Assignment: Look below and pull out each line with the word "Клинико".

Excerpts from a dataset
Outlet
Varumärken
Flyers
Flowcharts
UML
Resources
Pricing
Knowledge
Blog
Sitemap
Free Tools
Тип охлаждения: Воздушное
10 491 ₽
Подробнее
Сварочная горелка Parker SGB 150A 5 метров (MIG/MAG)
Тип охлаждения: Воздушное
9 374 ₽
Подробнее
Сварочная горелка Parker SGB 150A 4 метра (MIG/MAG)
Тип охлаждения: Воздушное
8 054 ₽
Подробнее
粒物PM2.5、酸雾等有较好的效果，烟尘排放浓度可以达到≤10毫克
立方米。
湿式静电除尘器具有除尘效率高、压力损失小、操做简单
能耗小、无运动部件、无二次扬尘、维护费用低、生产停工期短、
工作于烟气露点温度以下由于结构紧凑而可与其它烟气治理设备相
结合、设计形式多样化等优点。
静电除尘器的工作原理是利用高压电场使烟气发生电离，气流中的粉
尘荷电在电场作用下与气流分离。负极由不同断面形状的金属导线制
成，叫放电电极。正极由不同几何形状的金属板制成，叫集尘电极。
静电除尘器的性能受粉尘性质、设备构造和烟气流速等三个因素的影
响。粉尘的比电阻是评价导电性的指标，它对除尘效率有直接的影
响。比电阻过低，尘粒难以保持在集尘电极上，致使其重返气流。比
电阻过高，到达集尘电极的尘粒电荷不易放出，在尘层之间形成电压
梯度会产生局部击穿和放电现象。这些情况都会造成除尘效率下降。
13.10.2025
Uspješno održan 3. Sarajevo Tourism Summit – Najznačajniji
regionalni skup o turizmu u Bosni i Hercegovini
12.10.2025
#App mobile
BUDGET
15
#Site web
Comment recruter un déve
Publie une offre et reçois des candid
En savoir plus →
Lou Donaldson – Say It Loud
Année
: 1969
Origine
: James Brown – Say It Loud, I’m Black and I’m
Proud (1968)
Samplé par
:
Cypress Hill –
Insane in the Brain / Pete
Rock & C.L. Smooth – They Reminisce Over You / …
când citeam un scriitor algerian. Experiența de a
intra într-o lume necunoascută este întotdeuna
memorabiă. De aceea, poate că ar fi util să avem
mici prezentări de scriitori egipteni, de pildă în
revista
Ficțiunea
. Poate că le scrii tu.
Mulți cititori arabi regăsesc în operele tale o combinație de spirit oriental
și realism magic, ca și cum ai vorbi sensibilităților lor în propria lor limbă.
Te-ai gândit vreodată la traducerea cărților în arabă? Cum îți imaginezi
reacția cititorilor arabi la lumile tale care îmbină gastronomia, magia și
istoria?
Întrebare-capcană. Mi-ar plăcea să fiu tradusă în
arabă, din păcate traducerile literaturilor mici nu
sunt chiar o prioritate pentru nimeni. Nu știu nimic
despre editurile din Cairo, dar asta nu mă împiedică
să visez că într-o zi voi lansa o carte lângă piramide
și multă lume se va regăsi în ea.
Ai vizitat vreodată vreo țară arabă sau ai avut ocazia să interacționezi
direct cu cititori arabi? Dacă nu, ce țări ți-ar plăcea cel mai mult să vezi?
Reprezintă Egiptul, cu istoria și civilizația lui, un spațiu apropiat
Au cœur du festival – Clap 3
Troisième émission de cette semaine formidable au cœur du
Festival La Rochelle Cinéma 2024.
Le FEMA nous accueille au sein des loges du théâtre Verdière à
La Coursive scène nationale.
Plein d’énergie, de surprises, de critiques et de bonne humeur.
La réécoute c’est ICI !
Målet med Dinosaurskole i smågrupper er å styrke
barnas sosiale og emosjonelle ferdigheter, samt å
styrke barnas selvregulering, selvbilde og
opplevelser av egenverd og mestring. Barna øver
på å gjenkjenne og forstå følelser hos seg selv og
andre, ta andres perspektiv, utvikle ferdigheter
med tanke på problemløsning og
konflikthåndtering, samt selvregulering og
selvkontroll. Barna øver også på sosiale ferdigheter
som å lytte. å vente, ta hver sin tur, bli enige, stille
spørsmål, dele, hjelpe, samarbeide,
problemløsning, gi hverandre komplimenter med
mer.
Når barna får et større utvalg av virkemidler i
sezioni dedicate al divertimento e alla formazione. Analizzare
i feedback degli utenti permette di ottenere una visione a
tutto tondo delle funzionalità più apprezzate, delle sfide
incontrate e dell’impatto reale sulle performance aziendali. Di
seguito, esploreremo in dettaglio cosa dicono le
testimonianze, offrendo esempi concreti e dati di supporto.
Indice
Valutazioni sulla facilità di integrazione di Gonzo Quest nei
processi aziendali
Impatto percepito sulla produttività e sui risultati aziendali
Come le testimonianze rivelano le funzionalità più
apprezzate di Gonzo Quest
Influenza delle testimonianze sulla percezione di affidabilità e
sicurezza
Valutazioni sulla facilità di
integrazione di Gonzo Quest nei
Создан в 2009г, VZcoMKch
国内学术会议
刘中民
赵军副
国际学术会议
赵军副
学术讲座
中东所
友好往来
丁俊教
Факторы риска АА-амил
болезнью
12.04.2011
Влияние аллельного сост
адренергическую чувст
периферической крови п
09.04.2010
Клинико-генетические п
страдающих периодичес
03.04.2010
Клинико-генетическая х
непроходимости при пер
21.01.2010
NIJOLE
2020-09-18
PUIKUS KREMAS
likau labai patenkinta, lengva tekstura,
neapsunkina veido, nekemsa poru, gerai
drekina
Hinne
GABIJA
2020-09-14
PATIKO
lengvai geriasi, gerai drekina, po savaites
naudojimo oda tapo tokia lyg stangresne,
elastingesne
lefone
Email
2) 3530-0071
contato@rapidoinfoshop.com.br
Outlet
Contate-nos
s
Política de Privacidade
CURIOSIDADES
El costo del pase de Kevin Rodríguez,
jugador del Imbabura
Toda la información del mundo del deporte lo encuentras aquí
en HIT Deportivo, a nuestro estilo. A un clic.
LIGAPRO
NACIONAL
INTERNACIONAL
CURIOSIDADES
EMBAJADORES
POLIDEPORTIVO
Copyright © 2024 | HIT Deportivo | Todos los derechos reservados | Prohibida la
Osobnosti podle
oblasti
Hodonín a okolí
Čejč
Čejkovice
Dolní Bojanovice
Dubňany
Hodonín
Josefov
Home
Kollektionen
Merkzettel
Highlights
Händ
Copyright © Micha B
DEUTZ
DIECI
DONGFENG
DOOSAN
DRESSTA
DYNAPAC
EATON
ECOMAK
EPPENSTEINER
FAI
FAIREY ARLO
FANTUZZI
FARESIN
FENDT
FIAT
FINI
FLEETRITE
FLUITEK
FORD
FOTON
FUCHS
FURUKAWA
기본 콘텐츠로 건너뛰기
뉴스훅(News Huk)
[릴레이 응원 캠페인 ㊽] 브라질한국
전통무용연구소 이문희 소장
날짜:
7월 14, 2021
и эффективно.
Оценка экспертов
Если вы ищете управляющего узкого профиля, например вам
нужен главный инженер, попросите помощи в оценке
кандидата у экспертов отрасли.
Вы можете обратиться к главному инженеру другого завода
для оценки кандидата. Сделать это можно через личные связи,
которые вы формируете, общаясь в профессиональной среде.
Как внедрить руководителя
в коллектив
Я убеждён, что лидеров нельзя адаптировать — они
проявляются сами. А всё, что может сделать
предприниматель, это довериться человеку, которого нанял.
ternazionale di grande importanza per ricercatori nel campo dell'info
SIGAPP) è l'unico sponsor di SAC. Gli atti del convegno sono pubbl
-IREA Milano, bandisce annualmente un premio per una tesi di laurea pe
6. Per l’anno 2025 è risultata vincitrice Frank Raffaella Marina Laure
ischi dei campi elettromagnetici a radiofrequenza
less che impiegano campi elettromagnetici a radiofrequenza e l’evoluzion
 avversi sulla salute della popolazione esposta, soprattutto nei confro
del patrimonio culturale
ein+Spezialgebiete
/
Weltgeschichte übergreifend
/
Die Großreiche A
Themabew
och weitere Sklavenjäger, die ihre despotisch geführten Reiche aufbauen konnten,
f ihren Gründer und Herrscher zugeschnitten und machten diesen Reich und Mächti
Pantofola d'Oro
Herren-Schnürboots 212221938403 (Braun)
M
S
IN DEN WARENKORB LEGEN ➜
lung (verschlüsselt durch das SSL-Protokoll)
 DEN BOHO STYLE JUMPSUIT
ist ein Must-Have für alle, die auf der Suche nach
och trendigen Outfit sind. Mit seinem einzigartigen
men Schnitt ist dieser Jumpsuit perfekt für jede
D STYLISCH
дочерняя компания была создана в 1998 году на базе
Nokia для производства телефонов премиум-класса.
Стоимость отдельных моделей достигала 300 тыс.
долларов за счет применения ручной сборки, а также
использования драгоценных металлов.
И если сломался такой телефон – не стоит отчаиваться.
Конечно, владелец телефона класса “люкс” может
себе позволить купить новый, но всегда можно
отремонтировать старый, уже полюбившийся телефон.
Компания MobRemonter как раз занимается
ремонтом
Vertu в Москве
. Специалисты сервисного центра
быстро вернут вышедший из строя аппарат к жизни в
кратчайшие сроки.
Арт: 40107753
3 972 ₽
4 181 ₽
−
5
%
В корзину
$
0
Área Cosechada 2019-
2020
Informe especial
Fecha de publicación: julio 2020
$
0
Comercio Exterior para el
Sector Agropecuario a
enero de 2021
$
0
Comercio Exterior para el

Answer box:
Клинико-генетические п
Клинико-генетическая х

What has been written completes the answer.